The function will be called a lot in an SO asset, it contains function implementations for every Button in the game which I’ll assign from the inspector. Just experimenting, so I don’t have to look at dozens of places to change a button behavior.
I was rather asking about implementation specifics, like…How does the code look like that makes actual use of the delegate? I mean, if these methods are already defined in that SO, and you set buttons in the inspector, you could just register the listeners programmatically for the onClick event.
public void BackToMainMenu()
{
if( GetActiveSceneName() != "Main" )
LoadSceneDelegate("Main");
else
{
DisplayMainMenu();
}
}
public void OpenInventory()
{
int x = -271;
int y = 400;
SetCameraPosition(x,y);
if (GetActiveSceneName() == "Victory")
LoadSceneDelegate("Main");
}
public void OpenEquipment()
{
int x = 758;
int y = 400;
SetCameraPosition(x, y);
if (GetActiveSceneName() == "Victory")
LoadSceneDelegate("Main");
}
[...]
I want to avoid referencing these buttons in code. At runtime I’ll not complain if it doesn’t find a button.
By making it a delegate you just basically gave the method an object identity. Which means it could be null, or point to a completely different method all together that also takes a string.
Where as the ‘LoadScene’ method will specifically call SceneManager.LoadScene.

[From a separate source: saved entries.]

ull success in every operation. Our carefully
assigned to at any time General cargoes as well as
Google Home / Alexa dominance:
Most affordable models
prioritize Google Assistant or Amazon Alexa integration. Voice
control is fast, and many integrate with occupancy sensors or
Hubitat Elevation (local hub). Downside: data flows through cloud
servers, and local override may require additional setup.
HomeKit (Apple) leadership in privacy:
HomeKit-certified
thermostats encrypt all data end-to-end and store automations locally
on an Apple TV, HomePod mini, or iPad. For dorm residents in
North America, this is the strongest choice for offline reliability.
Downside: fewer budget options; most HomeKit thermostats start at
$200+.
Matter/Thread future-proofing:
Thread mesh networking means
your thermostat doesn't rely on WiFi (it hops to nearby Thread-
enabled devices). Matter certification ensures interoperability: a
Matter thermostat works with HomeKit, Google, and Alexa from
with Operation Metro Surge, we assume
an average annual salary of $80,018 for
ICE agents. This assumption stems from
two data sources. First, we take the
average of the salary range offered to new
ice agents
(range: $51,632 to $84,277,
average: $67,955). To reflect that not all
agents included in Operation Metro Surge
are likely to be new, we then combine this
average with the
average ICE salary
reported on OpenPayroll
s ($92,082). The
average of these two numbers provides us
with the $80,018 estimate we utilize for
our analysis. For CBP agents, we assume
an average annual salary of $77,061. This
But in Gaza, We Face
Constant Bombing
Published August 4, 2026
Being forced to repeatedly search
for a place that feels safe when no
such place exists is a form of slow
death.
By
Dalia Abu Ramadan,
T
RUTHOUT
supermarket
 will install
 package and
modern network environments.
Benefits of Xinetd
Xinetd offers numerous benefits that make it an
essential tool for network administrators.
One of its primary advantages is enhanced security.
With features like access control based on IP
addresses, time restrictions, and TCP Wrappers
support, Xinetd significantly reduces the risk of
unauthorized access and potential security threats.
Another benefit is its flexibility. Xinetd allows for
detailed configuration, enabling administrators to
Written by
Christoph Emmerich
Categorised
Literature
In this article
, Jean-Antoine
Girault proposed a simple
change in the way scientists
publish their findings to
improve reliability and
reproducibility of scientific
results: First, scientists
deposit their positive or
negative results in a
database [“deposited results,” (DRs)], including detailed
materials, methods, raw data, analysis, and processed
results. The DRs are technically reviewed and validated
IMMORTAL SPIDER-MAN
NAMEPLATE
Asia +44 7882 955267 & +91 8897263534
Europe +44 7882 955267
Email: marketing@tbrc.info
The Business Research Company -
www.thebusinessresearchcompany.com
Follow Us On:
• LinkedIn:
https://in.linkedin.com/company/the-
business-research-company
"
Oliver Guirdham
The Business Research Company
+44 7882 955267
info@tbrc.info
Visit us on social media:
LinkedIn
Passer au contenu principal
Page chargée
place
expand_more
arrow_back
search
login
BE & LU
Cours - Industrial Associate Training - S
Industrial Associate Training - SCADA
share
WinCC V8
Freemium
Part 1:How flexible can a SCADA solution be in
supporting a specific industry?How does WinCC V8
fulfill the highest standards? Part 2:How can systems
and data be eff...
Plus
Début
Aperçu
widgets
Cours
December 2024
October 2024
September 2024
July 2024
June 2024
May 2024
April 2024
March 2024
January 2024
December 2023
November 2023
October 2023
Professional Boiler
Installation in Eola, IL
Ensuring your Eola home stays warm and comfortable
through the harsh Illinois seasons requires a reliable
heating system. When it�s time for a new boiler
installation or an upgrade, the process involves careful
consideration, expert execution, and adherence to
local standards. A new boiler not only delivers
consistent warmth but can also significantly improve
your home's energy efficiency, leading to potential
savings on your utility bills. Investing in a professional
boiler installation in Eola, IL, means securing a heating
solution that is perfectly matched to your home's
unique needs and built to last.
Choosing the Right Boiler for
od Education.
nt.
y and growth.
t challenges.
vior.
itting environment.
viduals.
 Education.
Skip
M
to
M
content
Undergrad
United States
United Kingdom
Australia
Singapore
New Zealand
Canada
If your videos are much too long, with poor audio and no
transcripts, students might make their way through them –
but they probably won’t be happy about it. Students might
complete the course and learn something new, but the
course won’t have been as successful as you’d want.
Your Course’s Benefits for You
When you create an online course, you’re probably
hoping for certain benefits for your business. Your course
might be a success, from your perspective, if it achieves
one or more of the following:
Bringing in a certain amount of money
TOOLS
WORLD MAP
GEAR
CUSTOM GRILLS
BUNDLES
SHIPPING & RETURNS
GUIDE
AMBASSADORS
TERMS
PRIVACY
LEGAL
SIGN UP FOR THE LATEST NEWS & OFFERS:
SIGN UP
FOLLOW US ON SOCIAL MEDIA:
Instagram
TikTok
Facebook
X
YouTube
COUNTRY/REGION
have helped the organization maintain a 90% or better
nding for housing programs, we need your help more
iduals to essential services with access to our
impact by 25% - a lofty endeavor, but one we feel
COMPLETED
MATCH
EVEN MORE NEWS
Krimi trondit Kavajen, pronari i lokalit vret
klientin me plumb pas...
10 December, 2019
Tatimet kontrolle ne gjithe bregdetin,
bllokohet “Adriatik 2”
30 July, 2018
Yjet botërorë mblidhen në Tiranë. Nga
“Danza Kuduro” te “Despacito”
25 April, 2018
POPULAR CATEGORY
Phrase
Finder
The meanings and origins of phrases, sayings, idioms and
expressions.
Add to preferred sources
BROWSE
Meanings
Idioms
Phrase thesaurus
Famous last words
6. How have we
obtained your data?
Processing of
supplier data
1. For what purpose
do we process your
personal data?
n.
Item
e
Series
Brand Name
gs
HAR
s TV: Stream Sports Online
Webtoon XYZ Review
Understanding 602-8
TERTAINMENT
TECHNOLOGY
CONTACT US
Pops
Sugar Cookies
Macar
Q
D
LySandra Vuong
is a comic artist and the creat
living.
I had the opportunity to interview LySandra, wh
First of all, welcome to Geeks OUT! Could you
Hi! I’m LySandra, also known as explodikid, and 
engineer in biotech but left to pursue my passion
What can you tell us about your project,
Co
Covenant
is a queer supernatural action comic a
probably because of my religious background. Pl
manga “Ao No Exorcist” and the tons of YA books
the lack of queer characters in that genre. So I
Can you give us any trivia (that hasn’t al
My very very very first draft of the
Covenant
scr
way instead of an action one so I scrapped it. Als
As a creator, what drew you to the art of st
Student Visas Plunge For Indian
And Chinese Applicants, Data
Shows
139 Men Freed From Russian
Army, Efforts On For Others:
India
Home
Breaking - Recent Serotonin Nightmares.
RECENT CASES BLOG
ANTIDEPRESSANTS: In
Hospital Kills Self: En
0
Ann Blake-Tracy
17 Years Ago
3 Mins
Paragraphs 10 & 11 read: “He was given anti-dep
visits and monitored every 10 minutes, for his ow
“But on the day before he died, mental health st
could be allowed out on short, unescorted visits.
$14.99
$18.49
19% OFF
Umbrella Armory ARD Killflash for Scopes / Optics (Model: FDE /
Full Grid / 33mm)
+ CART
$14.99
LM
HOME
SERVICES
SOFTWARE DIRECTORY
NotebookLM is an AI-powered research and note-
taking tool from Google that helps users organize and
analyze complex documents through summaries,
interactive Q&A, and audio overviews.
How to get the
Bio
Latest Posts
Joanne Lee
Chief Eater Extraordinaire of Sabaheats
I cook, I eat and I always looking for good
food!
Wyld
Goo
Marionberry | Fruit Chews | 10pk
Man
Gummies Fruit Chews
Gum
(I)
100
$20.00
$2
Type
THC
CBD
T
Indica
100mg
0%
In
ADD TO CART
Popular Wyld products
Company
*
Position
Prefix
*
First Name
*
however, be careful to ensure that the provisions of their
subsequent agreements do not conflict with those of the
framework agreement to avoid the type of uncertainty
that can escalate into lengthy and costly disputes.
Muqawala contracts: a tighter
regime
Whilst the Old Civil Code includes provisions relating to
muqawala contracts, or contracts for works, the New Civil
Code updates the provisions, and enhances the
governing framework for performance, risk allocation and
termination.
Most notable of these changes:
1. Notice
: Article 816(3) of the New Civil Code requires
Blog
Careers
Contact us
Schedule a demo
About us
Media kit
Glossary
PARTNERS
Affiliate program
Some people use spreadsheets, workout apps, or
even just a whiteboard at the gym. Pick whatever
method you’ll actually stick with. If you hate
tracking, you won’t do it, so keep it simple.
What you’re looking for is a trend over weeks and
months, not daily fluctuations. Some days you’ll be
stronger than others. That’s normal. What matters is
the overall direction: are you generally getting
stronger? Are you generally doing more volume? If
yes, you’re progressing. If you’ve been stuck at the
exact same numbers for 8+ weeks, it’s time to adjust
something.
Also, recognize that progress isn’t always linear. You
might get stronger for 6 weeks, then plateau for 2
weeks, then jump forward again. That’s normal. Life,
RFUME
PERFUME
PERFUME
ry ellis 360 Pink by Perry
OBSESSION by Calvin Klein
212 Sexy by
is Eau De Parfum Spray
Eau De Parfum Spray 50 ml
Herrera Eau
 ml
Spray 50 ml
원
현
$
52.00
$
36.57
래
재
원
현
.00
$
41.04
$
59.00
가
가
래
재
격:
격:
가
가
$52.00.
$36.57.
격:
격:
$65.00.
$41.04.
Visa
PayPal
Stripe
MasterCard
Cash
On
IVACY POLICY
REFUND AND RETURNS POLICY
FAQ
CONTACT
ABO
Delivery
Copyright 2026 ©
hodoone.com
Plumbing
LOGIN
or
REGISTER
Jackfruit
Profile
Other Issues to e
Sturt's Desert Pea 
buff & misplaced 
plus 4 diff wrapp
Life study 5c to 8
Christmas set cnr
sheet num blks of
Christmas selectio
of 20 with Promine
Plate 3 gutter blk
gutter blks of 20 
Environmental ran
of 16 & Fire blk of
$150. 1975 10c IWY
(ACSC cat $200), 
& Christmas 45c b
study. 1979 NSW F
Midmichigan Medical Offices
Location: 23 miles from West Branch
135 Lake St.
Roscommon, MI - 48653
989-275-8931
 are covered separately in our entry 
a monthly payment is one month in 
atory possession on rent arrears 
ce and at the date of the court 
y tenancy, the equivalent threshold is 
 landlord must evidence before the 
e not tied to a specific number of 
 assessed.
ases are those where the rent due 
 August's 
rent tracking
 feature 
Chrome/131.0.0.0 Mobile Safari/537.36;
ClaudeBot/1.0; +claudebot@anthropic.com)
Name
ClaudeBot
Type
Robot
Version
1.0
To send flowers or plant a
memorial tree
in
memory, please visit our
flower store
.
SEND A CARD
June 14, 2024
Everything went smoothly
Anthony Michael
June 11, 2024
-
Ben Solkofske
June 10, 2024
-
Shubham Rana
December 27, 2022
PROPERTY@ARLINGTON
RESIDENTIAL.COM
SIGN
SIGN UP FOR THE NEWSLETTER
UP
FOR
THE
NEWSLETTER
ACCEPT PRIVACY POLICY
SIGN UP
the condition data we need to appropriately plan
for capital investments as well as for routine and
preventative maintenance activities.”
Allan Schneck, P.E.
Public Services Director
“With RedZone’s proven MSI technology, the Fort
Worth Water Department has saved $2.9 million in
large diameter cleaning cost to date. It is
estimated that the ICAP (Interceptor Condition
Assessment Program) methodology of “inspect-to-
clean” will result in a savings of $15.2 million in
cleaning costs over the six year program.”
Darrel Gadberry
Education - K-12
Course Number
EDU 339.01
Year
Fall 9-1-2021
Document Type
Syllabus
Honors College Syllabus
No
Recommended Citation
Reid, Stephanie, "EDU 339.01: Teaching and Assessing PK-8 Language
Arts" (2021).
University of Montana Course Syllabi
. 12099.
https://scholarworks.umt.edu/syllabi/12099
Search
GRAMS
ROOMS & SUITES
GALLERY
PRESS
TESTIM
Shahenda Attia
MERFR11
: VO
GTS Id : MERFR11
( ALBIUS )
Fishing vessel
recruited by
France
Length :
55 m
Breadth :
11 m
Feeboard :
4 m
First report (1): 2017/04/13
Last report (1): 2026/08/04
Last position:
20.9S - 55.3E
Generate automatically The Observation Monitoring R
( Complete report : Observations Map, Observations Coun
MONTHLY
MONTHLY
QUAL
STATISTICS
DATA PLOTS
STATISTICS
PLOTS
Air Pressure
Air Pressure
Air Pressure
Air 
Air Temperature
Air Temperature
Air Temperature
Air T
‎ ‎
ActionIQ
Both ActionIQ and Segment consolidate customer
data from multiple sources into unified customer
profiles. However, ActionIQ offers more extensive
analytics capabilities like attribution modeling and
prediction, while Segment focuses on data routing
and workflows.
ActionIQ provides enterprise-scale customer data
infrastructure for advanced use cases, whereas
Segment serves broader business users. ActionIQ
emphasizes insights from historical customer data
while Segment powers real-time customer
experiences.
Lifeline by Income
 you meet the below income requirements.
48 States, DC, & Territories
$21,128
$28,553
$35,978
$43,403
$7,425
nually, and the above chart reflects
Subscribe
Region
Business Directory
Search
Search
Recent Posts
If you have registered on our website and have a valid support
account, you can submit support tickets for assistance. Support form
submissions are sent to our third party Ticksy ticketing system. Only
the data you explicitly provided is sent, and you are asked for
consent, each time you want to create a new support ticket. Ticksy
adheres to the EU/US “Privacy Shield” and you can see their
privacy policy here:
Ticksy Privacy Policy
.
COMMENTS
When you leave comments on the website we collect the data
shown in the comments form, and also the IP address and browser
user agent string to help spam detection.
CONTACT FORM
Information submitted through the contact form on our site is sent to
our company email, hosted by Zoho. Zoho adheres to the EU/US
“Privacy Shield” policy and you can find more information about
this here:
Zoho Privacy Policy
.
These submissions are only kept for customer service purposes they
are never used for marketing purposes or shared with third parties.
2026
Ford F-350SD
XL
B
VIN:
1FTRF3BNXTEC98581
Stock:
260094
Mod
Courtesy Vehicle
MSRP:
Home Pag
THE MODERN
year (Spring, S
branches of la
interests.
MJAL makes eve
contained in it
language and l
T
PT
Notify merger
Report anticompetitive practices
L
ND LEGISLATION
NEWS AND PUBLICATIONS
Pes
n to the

I will say though… is there a reason you can’t just call SceneManager.LoadScene in your code?
Why can’t you do this?
public void OpenEquipment()
{
int x = 758;
int y = 400;
SetCameraPosition(x, y);
if (GetActiveSceneName() == "Victory")
SceneManager.LoadScene("Main");
}
I mainly ask… because if you need to ask this question about delegates. You probably don’t know what a delegate really is. And honestly… if someone was in my garage and picked up my ‘hoozit’ and said “can I use this to change my oil?” my first question would be “what makes you think that should be used to change oil?”
Well… I can think of a ton of reasons to use delegates. For one I just wrapped up creating my new input system built around delegates.
Not one of them is to save myself one less word and dot though.
Especially since you’ve increased computational overhead and memory (if only by a tiny amount). It’s often considered code smell if you’re creating runtime objects to save your self development/pre-compile time syntax.
… if you REALLY want to have that shortcut though. If you’re using the latest unity and you’re targeting .net 4.6, then you can access the ‘using static’ directive:
This will inline static methods to that *.cs file.
You must be targeting .net 4.6 since it’s a C#6 feature.
Just stick this at the top of the file next to your other using directives:
using static UnityEngine.SceneManagement.SceneManager;
But I’ll repeat myself… if typing “SceneManager.” is excruciating to you… you got a lot more issues coming ahead.